Today on Rolling Stone, Steve Baltin published an article after speaking with Insomniac Founder and CEO Pasquale Rotella. Surrounding the recent spike of negative publicity towards dance music events, Rotella describes his philosophical approach to festival safety. Loosely working with the concept of ‘risk’, the article begins with legitimate realities we all face as producers and consumers, and finishes on a relevant upswing when discussion turns to the upcoming Nocturnal Wonderland Event.
Every reasonable person acknowledges that deaths during music related events are horrible and depressing, but they still occur. Pasquale has always acknowledged this fact and the point he makes at the beginning the article spurs the dialogue that follows:
“It’s horrible, but unfortunately if someone is going to take a risk, it doesn’t matter where they are in the world – in their own bedroom, at a festival. They take that risk, and it’s sad if it ends tragically. It happens every day, but there’s this attention that dance music events get that is unfair.”
Today, the recent overdoses associated with “molly” are permanently linked to dance music, a fact that will unlikely shake itself free. No matter how fair, it’s becoming apparent that ‘molly’ is the mark of this culture, conceptually similar to previous generations. The Altamont Festival in 1969 endured the death of three individuals, in addition to dozens injured and hundreds of stolen vehicles. At Monster’s of Rock in 1988 two fans died during Guns N’ Roses set due to poor conditions. And in the 1990’s there were multiple deaths at music concerts around the world. With each event inducing widespread upset and a call to action by outside demographics. The list continues throughout decades of history and now ‘EDM’ sits underneath the microscope.
Another interesting point Rotella touches on could be considered as the idea of a social contract:
“It’s the promoter’s responsibility to do everything possible to protect the attendees, and after you’ve covered all your bases and done everything you can do, it really comes down to people handling their own business, people being responsible for themselves”
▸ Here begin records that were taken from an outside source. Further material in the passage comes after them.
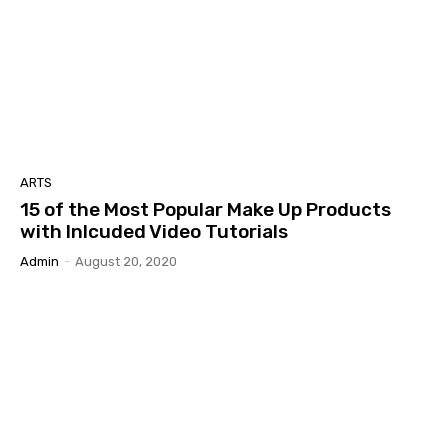
ARTS
15 of the Most Popular Make Up Products
with Inlcuded Video Tutorials
Admin
-
August 20, 2020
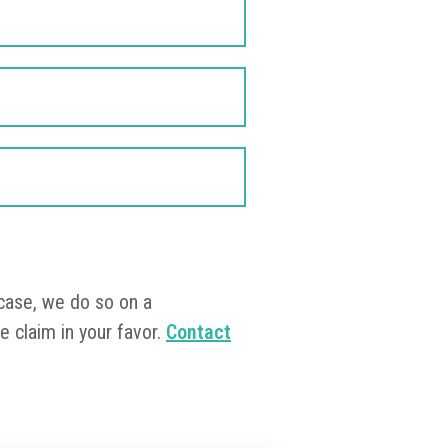
?
 case, we do so on a
e claim in your favor.
Contact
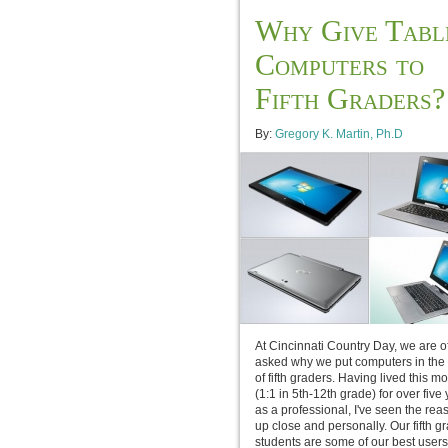
Why Give Tabl
Computers to
Fifth Graders?
By:
Gregory K. Martin, Ph.D
At Cincinnati Country Day, we are o
asked why we put computers in the
of fifth graders. Having lived this m
(1:1 in 5th-12th grade) for over five
as a professional, I've seen the rea
up close and personally. Our fifth g
students are some of our best users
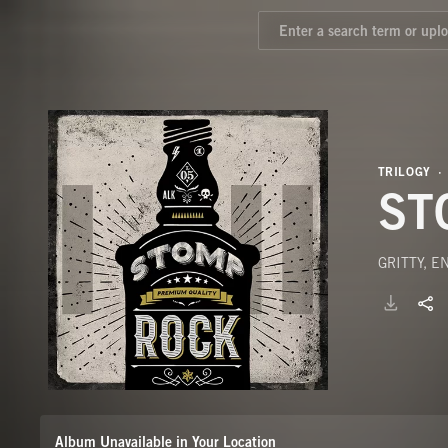
TRILOGY
ST
GRITTY, 
Album Unavailable in Your Location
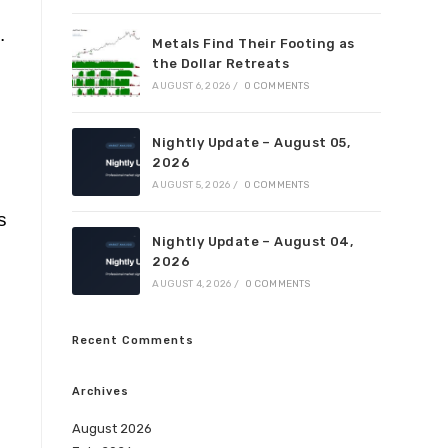
.
Metals Find Their Footing as
the Dollar Retreats
AUGUST 6, 2026
/
0 COMMENTS
Nightly Update – August 05,
2026
AUGUST 5, 2026
/
0 COMMENTS
s
Nightly Update – August 04,
2026
AUGUST 4, 2026
/
0 COMMENTS
Recent Comments
Archives
August 2026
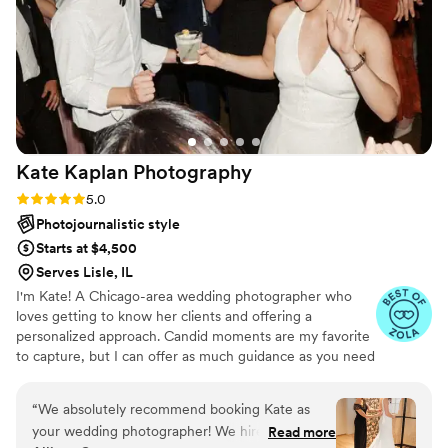
through in the exquisite, breathtaking photos
that take us back to when my husband and I
made our love official. It really was a magical,
Harry Potter-esque experience that we will
cherish forever.
”
Kate Kaplan
Photography
Rating: 5.0 (16 reviews)
5.0
Photojournalistic style
Starts at $4,500
Serves Lisle, IL
I'm Kate! A Chicago-area wedding photographer who
loves getting to know her clients and offering a
personalized approach. Candid moments are my favorite
to capture, but I can offer as much guidance as you need
when it's time for portraits. I'm laid-back by nature,
which helps me offer a relaxed experience on what can
“
We absolutely recommend booking Kate as
often be a busy day! Understanding what is a priority for
your wedding photographer! We hired Kate for
Read more
you on your wedding day is so important to me. Each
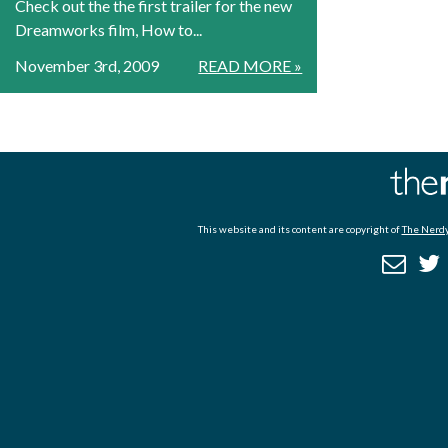
Check out the the first trailer for the new
Dreamworks film, How to...
November 3rd, 2009
READ MORE »
This website and its content are copyright of
The Nerdy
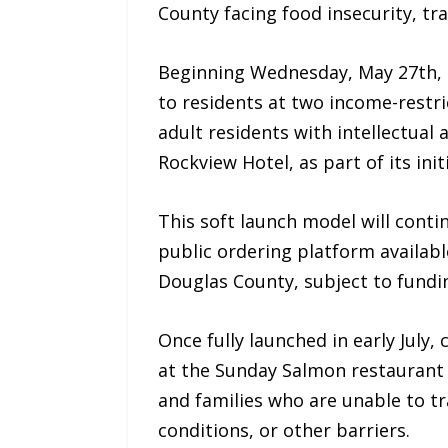
County facing food insecurity, tra
Beginning Wednesday, May 27th, 2
to residents at two income-rest
adult residents with intellectual 
Rockview Hotel, as part of its init
This soft launch model will contin
public ordering platform available
Douglas County, subject to fundin
Once fully launched in early Jul
at the Sunday Salmon restaurant b
and families who are unable to tra
conditions, or other barriers.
Walking into a festival is a surreal feeling that demands excitement and energy, we know that. But it’s also probably the last time you will think about social responsibilities or the unwritten agreement between yourself and the promoter. Promoter’s cannot afford to take short cuts when creating events of this magnitude, they enact countless precautions to ensure crowd safety and despite all efforts are human, aka, capable of mistakes or oversights. Rotella’s point is more than valid and initiates thinking about potential ramifications of these continued actions. As consumers we will inevitably be forced to make a choice, accept the negative truths about dance music as facts, or work to adjust accepted norms within festivals by meeting promoters halfway. Enter each event with a sense of social responsibility for yourself, and anyone in the surrounding area.